Aim of the exercise> Rewrite the court opinion below from "Decision Date29 August" to "DC, for plaintiffs-appellants.", replacing "Ninth Circuit" with "Tenth Circuit".
-- Start of Page extract --
Exxon Shipping Co. v. U.S. Dept. of Interior

Decision Date29 August 1994
Docket NumberNo. 94-35140,94-35140
Citation34 F.3d 774
Parties, 63 USLW 2161, 29 Fed.R.Serv.3d 971, 24 Envtl. L. Rep. 21,380 EXXON SHIPPING CO.; Exxon Corporation, Plaintiffs-Appellants, and Alyeska Pipeline Service Company, Plaintiff, v. UNITED STATES DEPARTMENT OF INTERIOR; Department of Agriculture; Secretary of Health & Human Services; United States Department of Commerce; National Marine Fisheries Service; National Oceanic and Atmospheric Administration, et al., Defendants-Appellees.
CourtU.S. Court of Appeals — Ninth Circuit

E. Edward Bruce, Robert A. Long, Jr., John F. Duffy, Covington & Burling, Washington, DC, for plaintiffs-appellants.

Andrew C. Mergen, U.S. Dept. of Justice, Washington, DC, for defendants-appellees.

Appeal from the United States District Court for the District of Alaska.

Before: A. GOODWIN, D.W. NELSON, and HALL, Circuit Judges.

GOODWIN, Circuit Judge:

Exxon Corp. and Exxon Shipping Co. ("Exxon") appeal the dismissal of their complaint against five federal administrative agencies and their employees seeking to compel discovery. Exxon made the discovery requests as part of its defense in an underlying damage action arising out of the Exxon Valdez oil spill.

The government instructed eight federal employees not to submit to depositions and restricted the testimony of two others. Exxon contends that the government's action violated the Federal Housekeeping Statute, 5 U.S.C. Sec. 301, and the Administrative Procedure Act (APA), 5 U.S.C. Sec. 706(2)(A). The district court found that Sec. 301 authorized the agencies' actions, and that the actions were not arbitrary or capricious under Sec. 706(2)(A). We reverse and remand.

I.

In 1989, commercial fishermen, landowners, local governments, businesses, and others sued Exxon seeking compensatory and punitive damages for injuries they allegedly suffered as a result of the Exxon Valdez oil spill. SeaHawk Seafoods, Inc. v. Exxon Corp., No. A89-0095-CV (D. Alaska); Exxon Valdez Litigation, 3AN-89-2533CI (Alaska Sup.Ct.).

Between June and November 1992, Exxon issued a notice of deposition and subpoena to ten federal employees who work for five federal agencies. 1 Exxon claimed that the employees through their work with the federal government, had obtained information central to the underlying litigation. Such information purportedly included the extent of damage to Alaska's natural resources, including bird and animal populations, as a result of the spill. 2 However, the government did not comply with Exxon's discovery requests, nor did it file a motion to quash the subpoenas. Instead, the agencies simply instructed eight of the ten employees not to submit to a deposition. Two other employees appeared at the scheduled depositions and gave testimony on certain topics, but were instructed not to answer questions on other matters.
-- End of Page extract --
-- Start of Dataset extract --
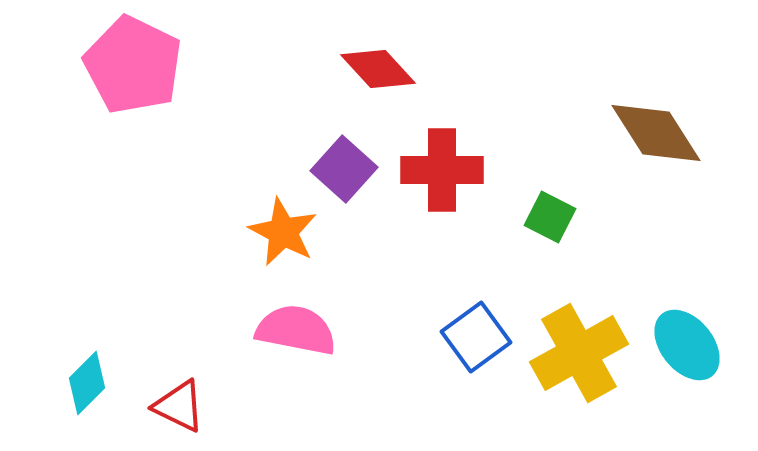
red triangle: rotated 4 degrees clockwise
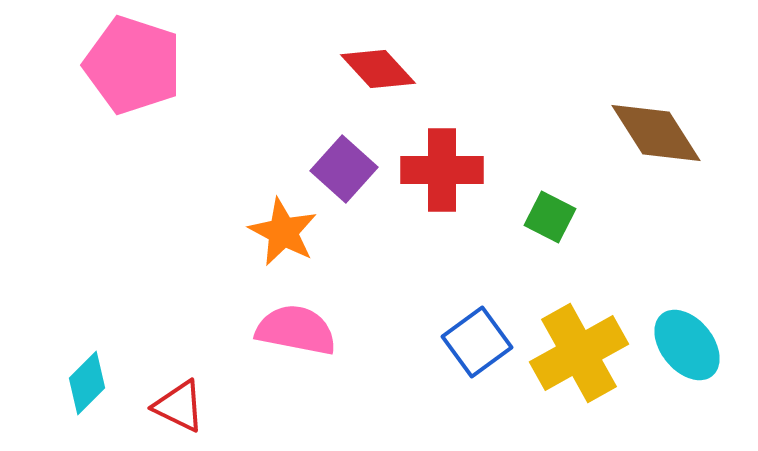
pink pentagon: rotated 8 degrees counterclockwise
blue square: moved 1 px right, 5 px down
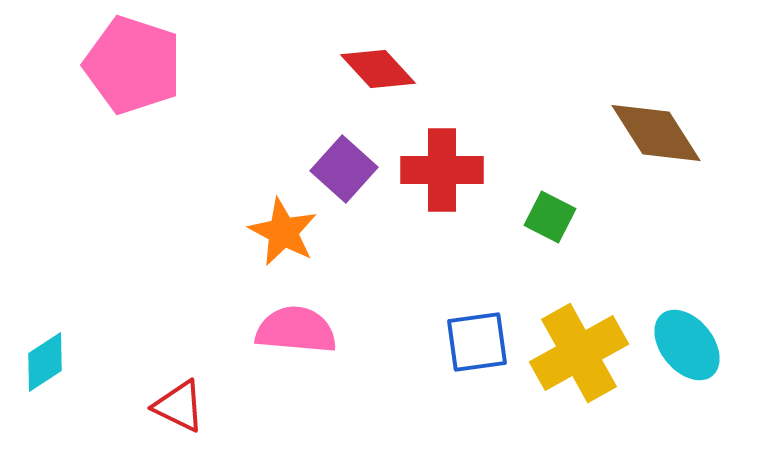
pink semicircle: rotated 6 degrees counterclockwise
blue square: rotated 28 degrees clockwise
cyan diamond: moved 42 px left, 21 px up; rotated 12 degrees clockwise
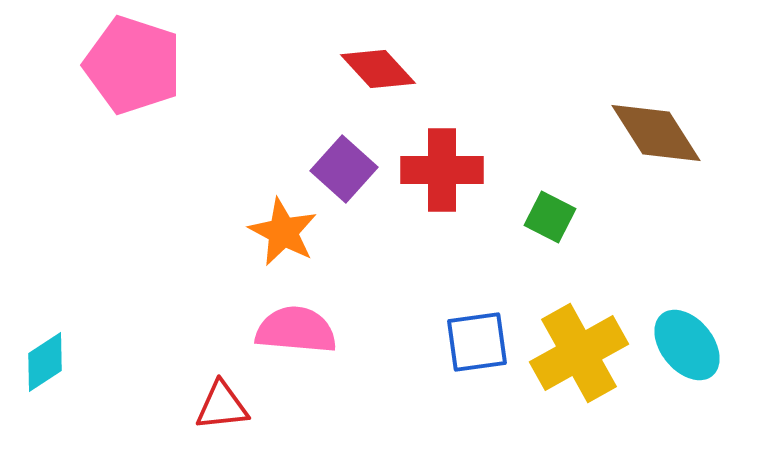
red triangle: moved 43 px right; rotated 32 degrees counterclockwise
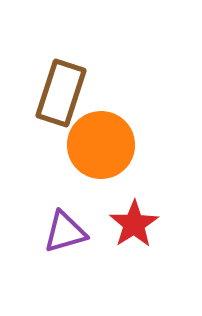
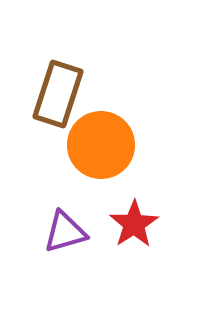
brown rectangle: moved 3 px left, 1 px down
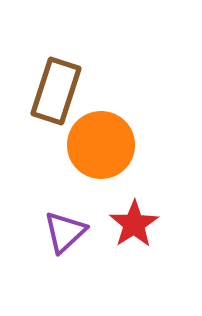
brown rectangle: moved 2 px left, 3 px up
purple triangle: rotated 27 degrees counterclockwise
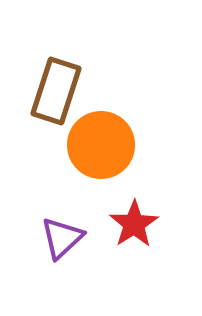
purple triangle: moved 3 px left, 6 px down
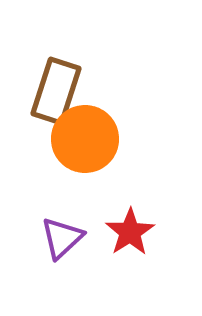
orange circle: moved 16 px left, 6 px up
red star: moved 4 px left, 8 px down
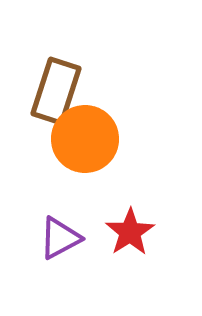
purple triangle: moved 2 px left; rotated 15 degrees clockwise
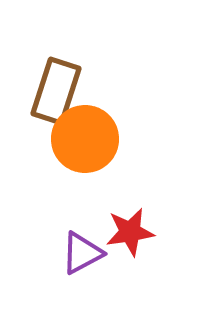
red star: rotated 24 degrees clockwise
purple triangle: moved 22 px right, 15 px down
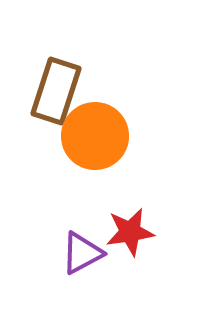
orange circle: moved 10 px right, 3 px up
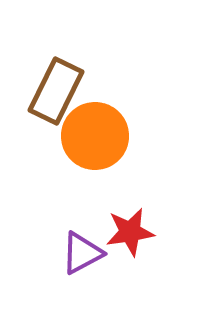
brown rectangle: rotated 8 degrees clockwise
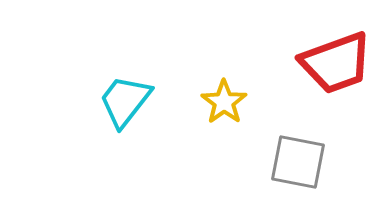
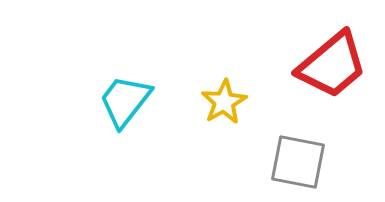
red trapezoid: moved 4 px left, 2 px down; rotated 20 degrees counterclockwise
yellow star: rotated 6 degrees clockwise
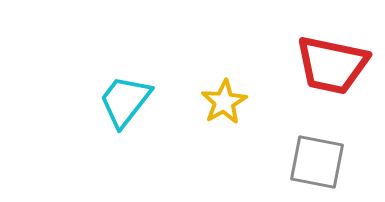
red trapezoid: rotated 52 degrees clockwise
gray square: moved 19 px right
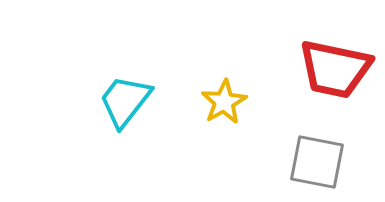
red trapezoid: moved 3 px right, 4 px down
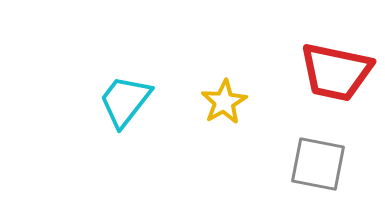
red trapezoid: moved 1 px right, 3 px down
gray square: moved 1 px right, 2 px down
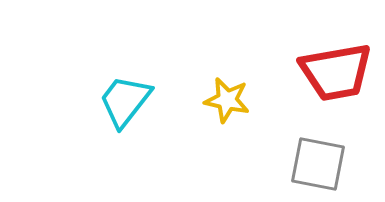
red trapezoid: rotated 22 degrees counterclockwise
yellow star: moved 3 px right, 2 px up; rotated 30 degrees counterclockwise
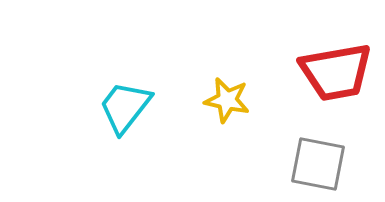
cyan trapezoid: moved 6 px down
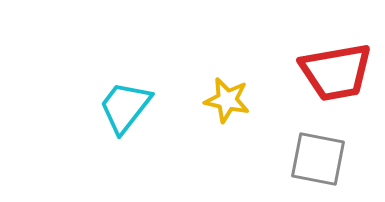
gray square: moved 5 px up
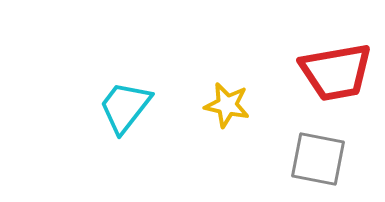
yellow star: moved 5 px down
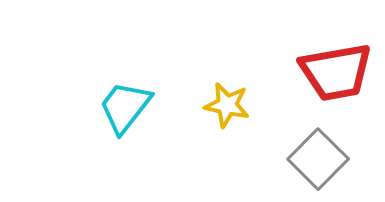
gray square: rotated 34 degrees clockwise
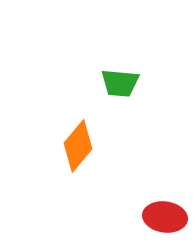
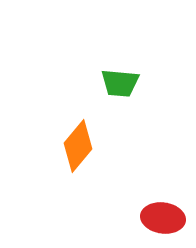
red ellipse: moved 2 px left, 1 px down
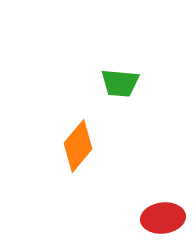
red ellipse: rotated 15 degrees counterclockwise
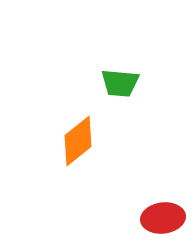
orange diamond: moved 5 px up; rotated 12 degrees clockwise
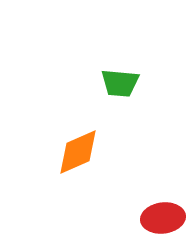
orange diamond: moved 11 px down; rotated 15 degrees clockwise
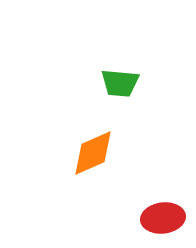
orange diamond: moved 15 px right, 1 px down
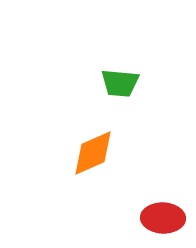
red ellipse: rotated 9 degrees clockwise
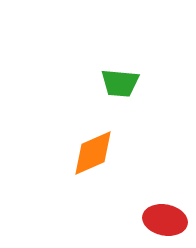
red ellipse: moved 2 px right, 2 px down; rotated 9 degrees clockwise
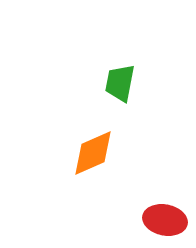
green trapezoid: rotated 96 degrees clockwise
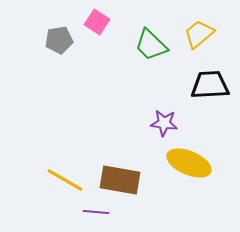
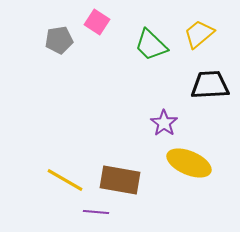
purple star: rotated 28 degrees clockwise
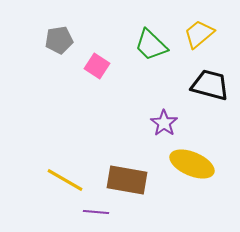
pink square: moved 44 px down
black trapezoid: rotated 18 degrees clockwise
yellow ellipse: moved 3 px right, 1 px down
brown rectangle: moved 7 px right
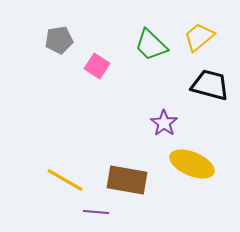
yellow trapezoid: moved 3 px down
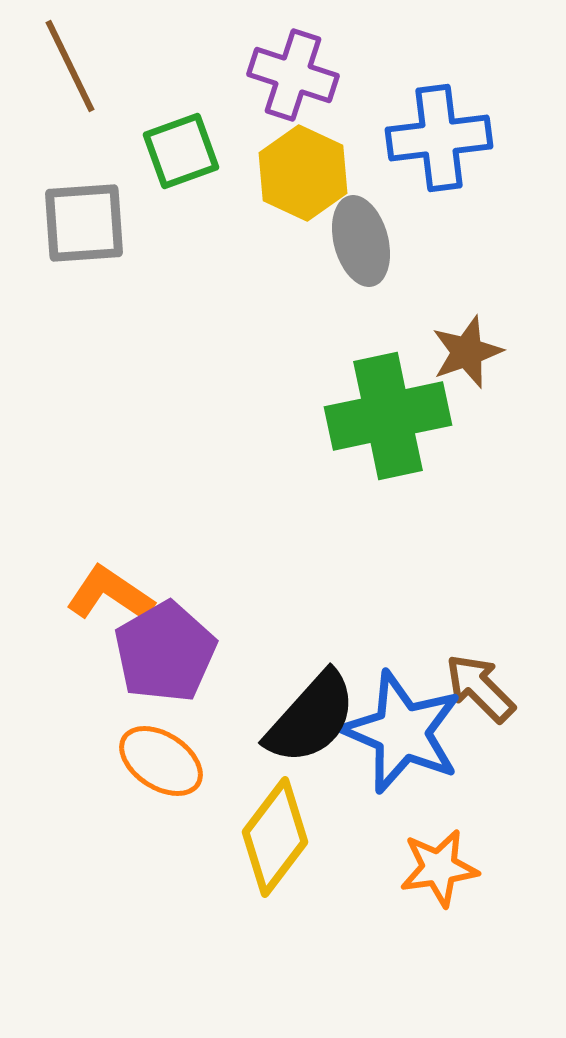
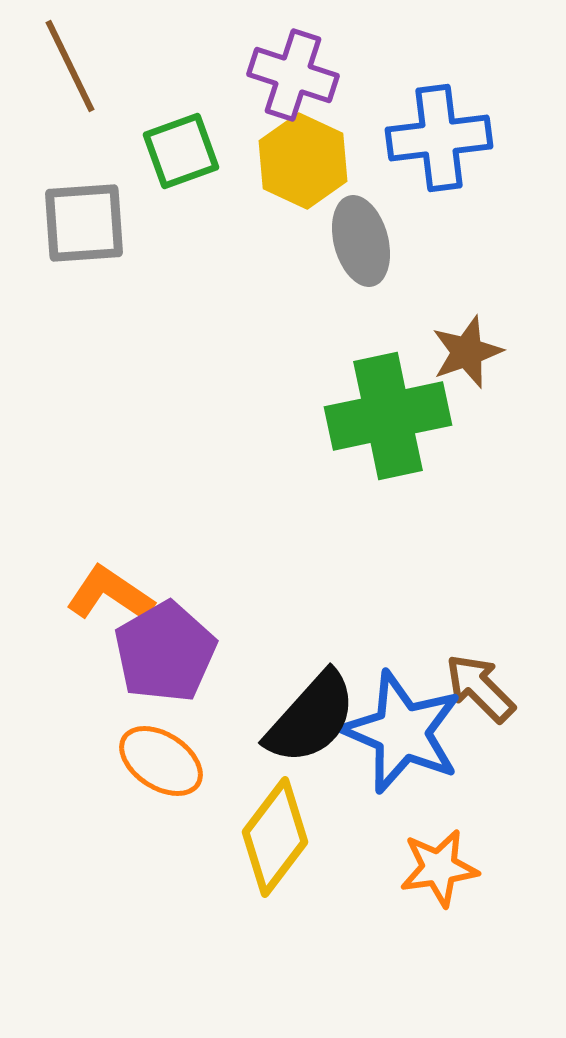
yellow hexagon: moved 12 px up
-- End of Dataset extract --
Written solution>
Decision Date29 August 1994
Docket NumberNo. 94-35140,94-35140
Citation34 F.3d 774
Parties, 63 USLW 2161, 29 Fed.R.Serv.3d 971, 24 Envtl. L. Rep. 21,380 EXXON SHIPPING CO.; Exxon Corporation, Plaintiffs-Appellants, and Alyeska Pipeline Service Company, Plaintiff, v. UNITED STATES DEPARTMENT OF INTERIOR; Department of Agriculture; Secretary of Health & Human Services; United States Department of Commerce; National Marine Fisheries Service; National Oceanic and Atmospheric Administration, et al., Defendants-Appellees.
CourtU.S. Court of Appeals — Tenth Circuit

E. Edward Bruce, Robert A. Long, Jr., John F. Duffy, Covington & Burling, Washington, DC, for plaintiffs-appellants.